TASK TO COMPLETE => Would you set down the whole listing again exactly as it appears?

SUPPLIED INFORMATION =>
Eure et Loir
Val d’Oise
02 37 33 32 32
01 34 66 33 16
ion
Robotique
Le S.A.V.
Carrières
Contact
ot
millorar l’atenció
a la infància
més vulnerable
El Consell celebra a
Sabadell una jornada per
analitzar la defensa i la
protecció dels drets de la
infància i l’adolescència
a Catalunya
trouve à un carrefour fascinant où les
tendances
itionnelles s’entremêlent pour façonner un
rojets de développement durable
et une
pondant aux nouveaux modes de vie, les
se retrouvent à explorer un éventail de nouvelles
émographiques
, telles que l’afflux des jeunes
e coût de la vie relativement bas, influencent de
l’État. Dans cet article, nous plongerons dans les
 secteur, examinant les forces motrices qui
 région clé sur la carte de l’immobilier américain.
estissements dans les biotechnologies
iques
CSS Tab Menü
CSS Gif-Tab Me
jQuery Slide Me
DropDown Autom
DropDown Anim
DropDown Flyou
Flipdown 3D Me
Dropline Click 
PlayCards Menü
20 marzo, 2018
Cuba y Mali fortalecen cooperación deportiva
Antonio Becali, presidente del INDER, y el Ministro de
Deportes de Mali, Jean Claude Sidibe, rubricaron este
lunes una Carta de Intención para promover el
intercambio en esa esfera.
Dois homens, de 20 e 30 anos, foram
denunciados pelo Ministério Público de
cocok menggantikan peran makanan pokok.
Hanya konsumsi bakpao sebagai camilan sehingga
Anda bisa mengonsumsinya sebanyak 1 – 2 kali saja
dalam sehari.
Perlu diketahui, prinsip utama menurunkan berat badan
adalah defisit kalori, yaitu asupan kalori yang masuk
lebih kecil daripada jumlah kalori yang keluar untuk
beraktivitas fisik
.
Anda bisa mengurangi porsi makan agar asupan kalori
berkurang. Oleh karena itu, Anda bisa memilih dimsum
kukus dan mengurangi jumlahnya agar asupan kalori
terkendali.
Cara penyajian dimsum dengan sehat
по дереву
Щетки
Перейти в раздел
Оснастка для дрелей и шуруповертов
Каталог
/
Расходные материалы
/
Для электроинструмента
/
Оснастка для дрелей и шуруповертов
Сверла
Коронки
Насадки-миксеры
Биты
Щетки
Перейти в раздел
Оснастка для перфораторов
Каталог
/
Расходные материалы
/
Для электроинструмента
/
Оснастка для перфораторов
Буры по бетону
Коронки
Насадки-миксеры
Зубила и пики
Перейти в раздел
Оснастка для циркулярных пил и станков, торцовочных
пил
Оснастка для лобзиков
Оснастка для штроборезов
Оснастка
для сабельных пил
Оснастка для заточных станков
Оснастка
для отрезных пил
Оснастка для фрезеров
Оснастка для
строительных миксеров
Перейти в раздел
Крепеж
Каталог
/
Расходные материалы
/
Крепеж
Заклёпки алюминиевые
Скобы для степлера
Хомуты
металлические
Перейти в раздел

ANSWER BOX =>
Eure et Loir
Val d’Oise
02 37 33 32 32
01 34 66 33 16
ion
Robotique
Le S.A.V.
Carrières
Contact
ot
millorar l’atenció
a la infància
més vulnerable
El Consell celebra a
Sabadell una jornada per
analitzar la defensa i la
protecció dels drets de la
infància i l’adolescència
a Catalunya
trouve à un carrefour fascinant où les
tendances
itionnelles s’entremêlent pour façonner un
rojets de développement durable
et une
pondant aux nouveaux modes de vie, les
se retrouvent à explorer un éventail de nouvelles
émographiques
, telles que l’afflux des jeunes
e coût de la vie relativement bas, influencent de
l’État. Dans cet article, nous plongerons dans les
 secteur, examinant les forces motrices qui
 région clé sur la carte de l’immobilier américain.
estissements dans les biotechnologies
iques
CSS Tab Menü
CSS Gif-Tab Me
jQuery Slide Me
DropDown Autom
DropDown Anim
DropDown Flyou
Flipdown 3D Me
Dropline Click 
PlayCards Menü
20 marzo, 2018
Cuba y Mali fortalecen cooperación deportiva
Antonio Becali, presidente del INDER, y el Ministro de
Deportes de Mali, Jean Claude Sidibe, rubricaron este
lunes una Carta de Intención para promover el
intercambio en esa esfera.
Dois homens, de 20 e 30 anos, foram
denunciados pelo Ministério Público de
cocok menggantikan peran makanan pokok.
Hanya konsumsi bakpao sebagai camilan sehingga
Anda bisa mengonsumsinya sebanyak 1 – 2 kali saja
dalam sehari.
Perlu diketahui, prinsip utama menurunkan berat badan
adalah defisit kalori, yaitu asupan kalori yang masuk
lebih kecil daripada jumlah kalori yang keluar untuk
beraktivitas fisik
.
Anda bisa mengurangi porsi makan agar asupan kalori
berkurang. Oleh karena itu, Anda bisa memilih dimsum
kukus dan mengurangi jumlahnya agar asupan kalori
terkendali.
Cara penyajian dimsum dengan sehat
по дереву
Щетки
Перейти в раздел
Оснастка для дрелей и шуруповертов
Каталог
/
Расходные материалы
/
Для электроинструмента
/
Оснастка для дрелей и шуруповертов
Сверла
Коронки
Насадки-миксеры
Биты
Щетки
Перейти в раздел
Оснастка для перфораторов
Каталог
/
Расходные материалы
/
Для электроинструмента
/
Оснастка для перфораторов
Буры по бетону
Коронки
Насадки-миксеры
Зубила и пики
Перейти в раздел
Оснастка для циркулярных пил и станков, торцовочных
пил
Оснастка для лобзиков
Оснастка для штроборезов
Оснастка
для сабельных пил
Оснастка для заточных станков
Оснастка
для отрезных пил
Оснастка для фрезеров
Оснастка для
строительных миксеров
Перейти в раздел
Крепеж
Каталог
/
Расходные материалы
/
Крепеж
Заклёпки алюминиевые
Скобы для степлера
Хомуты
металлические
Перейти в раздел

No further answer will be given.